Right for the wrong reason

Will Landecker
Jun 9
8 min read

Interpretable machine learning gives us tools to find and fix the blind spots of our data and models.

Recently, some heavy hitters have been making the case for greater explainability and interpretability in AI. Dario Amodei, the co-founder and CEO of Anthropic, wrote a piece about the Urgency of Interpretability. In it, he argues that black-box AI systems could harbor dangerous internal machinery that we might not detect until it’s too late.

As someone who has spent 16 years working with interpretable ML (first researching, then implementing and practicing), I think this is a good time to share my experiences. If there's one thing I want everyone to walk away with, it's the fact that interpretable ML can help us solve a problem that silently derails ML systems: it helps us find deficiencies in a dataset that allow a model to be right for the wrong reason.

Cracking open the black box

For the past 15 years, we have been building bigger. Our datasets keep growing, simultaneously taking advantage of increasing data availability and new learning paradigms requiring less structure in the data. More data means we can extract more complex patterns, so our models have grown in size and complexity as well. Whereas we used to train an image detection model containing hundreds to thousands of parameters with 100 megabytes of hand-labeled images, today we train models with hundreds of billions of parameters on terabytes of data.

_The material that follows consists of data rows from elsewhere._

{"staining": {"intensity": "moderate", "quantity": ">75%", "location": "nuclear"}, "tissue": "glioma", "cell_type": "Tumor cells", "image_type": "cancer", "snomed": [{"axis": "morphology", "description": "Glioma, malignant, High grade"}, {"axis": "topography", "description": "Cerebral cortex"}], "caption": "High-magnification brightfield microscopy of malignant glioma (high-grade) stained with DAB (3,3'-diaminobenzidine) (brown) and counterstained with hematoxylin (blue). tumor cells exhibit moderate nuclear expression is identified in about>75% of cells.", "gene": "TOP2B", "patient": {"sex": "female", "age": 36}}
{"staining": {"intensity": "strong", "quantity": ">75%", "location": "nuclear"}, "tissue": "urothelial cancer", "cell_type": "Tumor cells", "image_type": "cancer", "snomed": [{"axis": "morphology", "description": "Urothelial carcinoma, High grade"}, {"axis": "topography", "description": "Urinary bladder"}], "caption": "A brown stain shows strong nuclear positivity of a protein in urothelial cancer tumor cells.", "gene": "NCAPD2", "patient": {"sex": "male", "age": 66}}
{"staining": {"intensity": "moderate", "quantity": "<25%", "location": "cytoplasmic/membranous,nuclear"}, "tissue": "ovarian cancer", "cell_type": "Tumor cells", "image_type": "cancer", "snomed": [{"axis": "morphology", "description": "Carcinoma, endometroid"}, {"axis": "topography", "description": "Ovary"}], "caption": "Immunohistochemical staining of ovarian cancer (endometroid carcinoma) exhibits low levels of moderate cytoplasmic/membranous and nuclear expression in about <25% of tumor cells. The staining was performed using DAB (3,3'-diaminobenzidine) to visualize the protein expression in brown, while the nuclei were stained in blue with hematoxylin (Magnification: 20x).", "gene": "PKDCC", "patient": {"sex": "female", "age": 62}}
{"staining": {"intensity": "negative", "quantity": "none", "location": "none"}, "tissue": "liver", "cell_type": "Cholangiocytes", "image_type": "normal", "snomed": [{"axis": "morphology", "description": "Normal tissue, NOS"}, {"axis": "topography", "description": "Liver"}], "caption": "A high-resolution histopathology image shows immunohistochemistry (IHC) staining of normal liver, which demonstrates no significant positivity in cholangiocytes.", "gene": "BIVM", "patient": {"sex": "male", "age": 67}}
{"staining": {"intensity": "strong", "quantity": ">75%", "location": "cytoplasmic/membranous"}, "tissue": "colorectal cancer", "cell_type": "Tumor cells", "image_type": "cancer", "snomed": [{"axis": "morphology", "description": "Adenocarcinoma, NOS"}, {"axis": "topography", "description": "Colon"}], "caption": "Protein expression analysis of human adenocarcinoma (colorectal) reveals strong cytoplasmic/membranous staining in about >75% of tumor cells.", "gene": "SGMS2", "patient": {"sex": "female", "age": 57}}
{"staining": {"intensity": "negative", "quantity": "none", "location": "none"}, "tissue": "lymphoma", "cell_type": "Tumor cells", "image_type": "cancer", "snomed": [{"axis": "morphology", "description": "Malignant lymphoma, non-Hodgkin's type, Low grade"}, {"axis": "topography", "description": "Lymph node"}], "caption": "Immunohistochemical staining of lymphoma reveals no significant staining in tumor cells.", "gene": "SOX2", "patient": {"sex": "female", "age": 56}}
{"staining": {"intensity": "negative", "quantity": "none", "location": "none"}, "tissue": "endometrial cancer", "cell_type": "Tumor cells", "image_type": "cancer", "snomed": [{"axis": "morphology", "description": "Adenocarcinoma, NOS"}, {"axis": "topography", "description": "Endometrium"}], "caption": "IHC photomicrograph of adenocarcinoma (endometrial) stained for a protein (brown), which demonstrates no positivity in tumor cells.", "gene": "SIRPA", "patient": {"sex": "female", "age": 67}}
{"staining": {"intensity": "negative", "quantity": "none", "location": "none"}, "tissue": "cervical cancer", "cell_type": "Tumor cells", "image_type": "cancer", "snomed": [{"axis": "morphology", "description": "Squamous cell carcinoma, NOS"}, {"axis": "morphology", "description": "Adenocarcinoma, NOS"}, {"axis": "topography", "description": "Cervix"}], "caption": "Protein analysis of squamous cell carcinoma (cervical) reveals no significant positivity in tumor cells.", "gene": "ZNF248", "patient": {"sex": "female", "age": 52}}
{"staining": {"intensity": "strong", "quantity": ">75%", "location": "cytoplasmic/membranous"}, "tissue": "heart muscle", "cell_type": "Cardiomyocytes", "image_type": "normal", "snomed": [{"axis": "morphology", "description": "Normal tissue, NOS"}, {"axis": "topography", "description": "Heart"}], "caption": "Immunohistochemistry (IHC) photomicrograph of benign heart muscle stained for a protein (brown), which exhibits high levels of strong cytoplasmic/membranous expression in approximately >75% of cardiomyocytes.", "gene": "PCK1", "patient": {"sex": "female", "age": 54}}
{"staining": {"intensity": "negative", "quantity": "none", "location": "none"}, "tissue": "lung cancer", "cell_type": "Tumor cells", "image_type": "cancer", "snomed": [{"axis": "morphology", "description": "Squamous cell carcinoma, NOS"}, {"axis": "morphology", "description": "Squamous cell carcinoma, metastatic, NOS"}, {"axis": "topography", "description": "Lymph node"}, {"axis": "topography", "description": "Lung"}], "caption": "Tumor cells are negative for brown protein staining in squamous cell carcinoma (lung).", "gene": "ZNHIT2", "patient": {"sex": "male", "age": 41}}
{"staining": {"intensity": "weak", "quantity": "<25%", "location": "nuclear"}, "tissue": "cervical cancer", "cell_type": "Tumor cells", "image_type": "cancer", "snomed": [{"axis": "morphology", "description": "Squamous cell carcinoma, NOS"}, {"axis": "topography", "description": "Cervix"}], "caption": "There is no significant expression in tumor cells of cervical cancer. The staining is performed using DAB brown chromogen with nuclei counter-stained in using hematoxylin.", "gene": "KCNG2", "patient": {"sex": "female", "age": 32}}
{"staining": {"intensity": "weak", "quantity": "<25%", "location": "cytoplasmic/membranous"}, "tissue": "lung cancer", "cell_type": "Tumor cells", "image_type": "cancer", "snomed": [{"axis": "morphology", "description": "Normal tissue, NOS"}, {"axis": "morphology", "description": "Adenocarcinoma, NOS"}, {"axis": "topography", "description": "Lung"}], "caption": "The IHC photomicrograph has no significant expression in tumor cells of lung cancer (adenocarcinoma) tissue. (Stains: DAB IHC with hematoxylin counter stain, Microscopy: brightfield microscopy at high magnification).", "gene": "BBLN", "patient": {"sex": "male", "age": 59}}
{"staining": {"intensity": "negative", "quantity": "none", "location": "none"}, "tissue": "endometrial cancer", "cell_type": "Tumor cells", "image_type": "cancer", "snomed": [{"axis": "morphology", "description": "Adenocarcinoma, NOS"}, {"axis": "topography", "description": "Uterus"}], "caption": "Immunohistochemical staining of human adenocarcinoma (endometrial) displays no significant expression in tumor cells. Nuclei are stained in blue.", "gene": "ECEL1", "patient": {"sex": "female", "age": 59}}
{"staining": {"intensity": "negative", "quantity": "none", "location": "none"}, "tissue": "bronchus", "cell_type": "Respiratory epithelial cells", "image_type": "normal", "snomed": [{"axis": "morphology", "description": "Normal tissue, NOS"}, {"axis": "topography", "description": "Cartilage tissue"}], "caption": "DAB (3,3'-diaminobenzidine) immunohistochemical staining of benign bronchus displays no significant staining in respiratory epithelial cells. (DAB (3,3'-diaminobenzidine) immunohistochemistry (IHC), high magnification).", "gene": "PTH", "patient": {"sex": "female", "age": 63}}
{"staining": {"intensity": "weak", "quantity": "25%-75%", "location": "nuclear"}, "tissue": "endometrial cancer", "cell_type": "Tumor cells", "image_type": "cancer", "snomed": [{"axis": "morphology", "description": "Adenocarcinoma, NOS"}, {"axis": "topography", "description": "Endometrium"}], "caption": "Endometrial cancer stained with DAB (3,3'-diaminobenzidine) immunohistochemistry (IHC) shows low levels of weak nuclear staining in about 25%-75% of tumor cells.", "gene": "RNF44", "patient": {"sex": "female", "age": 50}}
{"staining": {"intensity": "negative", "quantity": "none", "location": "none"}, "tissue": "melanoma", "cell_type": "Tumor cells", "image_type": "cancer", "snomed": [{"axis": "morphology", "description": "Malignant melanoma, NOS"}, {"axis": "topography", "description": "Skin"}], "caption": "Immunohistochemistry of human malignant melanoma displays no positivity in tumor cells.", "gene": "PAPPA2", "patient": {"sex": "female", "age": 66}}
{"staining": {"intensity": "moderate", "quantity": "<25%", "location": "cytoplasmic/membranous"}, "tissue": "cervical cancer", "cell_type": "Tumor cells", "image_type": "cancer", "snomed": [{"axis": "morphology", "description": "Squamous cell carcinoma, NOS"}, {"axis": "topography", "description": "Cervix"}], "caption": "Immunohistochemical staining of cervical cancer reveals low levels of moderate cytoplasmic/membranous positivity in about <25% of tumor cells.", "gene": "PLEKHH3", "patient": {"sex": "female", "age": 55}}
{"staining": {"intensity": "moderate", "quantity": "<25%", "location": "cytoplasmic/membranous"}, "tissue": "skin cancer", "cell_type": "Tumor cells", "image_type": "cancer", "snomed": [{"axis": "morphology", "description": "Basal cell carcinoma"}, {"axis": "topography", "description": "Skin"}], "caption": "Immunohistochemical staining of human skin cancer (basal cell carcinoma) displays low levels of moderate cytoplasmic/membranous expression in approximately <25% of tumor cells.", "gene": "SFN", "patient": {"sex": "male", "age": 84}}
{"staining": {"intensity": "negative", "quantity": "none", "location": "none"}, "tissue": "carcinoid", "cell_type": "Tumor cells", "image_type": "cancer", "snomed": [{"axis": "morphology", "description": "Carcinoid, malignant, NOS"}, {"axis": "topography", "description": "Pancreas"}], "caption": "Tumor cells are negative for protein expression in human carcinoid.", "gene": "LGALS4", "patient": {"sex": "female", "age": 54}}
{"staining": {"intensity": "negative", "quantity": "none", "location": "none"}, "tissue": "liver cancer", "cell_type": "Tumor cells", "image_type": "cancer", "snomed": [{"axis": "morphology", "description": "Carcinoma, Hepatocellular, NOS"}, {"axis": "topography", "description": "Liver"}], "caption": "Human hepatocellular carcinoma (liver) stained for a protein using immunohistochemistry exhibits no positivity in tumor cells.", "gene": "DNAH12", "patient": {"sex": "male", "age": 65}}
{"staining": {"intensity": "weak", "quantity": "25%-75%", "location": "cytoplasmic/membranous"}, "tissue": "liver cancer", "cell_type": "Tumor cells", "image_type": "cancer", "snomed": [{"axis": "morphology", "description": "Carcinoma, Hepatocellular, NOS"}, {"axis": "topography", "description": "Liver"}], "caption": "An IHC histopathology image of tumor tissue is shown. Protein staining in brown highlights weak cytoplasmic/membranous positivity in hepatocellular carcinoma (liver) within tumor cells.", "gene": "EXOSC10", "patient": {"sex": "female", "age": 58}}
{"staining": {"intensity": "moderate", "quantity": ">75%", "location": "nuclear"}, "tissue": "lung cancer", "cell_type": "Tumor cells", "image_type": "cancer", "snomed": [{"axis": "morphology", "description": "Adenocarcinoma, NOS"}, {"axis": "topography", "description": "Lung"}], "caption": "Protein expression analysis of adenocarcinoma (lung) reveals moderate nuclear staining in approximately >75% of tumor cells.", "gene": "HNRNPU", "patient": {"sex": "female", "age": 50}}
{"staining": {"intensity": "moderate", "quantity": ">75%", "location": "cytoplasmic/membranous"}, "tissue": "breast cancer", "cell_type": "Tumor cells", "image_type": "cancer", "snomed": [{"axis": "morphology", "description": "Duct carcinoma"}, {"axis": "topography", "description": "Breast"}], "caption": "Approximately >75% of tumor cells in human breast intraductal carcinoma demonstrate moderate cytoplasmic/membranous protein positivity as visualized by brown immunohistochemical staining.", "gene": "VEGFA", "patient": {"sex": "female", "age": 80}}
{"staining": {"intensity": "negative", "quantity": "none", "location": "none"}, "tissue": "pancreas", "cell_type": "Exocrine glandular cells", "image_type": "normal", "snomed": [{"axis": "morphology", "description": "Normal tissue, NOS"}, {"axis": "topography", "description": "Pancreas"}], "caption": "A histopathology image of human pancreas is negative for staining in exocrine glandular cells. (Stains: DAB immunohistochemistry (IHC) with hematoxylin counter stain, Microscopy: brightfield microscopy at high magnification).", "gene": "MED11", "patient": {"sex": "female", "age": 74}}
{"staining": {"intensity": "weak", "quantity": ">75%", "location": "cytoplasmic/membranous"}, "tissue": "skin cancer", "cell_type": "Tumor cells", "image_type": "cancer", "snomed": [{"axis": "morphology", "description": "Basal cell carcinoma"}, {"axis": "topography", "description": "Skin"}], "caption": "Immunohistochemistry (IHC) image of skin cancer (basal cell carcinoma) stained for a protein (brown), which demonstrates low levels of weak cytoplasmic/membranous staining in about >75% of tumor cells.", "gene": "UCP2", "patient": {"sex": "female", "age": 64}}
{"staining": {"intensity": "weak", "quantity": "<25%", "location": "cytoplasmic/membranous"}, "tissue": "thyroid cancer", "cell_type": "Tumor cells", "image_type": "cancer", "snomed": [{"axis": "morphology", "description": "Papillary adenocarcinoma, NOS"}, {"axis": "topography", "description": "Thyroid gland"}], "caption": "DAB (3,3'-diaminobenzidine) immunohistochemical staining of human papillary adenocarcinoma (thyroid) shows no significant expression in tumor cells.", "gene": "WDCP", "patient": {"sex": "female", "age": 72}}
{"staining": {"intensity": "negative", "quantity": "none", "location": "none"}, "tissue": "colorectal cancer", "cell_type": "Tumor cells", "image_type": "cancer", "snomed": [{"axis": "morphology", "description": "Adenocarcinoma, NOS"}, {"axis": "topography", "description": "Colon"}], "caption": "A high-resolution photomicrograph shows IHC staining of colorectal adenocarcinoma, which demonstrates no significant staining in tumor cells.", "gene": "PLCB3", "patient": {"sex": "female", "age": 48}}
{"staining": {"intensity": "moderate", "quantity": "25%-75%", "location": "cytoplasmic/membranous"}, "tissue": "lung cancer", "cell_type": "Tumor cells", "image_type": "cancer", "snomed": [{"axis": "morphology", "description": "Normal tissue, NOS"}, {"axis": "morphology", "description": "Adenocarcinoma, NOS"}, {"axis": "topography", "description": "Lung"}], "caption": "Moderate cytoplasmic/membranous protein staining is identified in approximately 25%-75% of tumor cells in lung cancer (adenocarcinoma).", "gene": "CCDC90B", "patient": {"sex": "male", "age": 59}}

The size and complexity of these models are overwhelming. Each word produced by a modern LLM requires 100 billion arithmetic operations. Despite being able to see and audit each individual operation, many feel that the sheer scale of the network is too large to be understandable. Some researchers liken the process of training these massive models to poorly understood alchemy. They are black boxes, and many have given up on seeing the forest through the trees.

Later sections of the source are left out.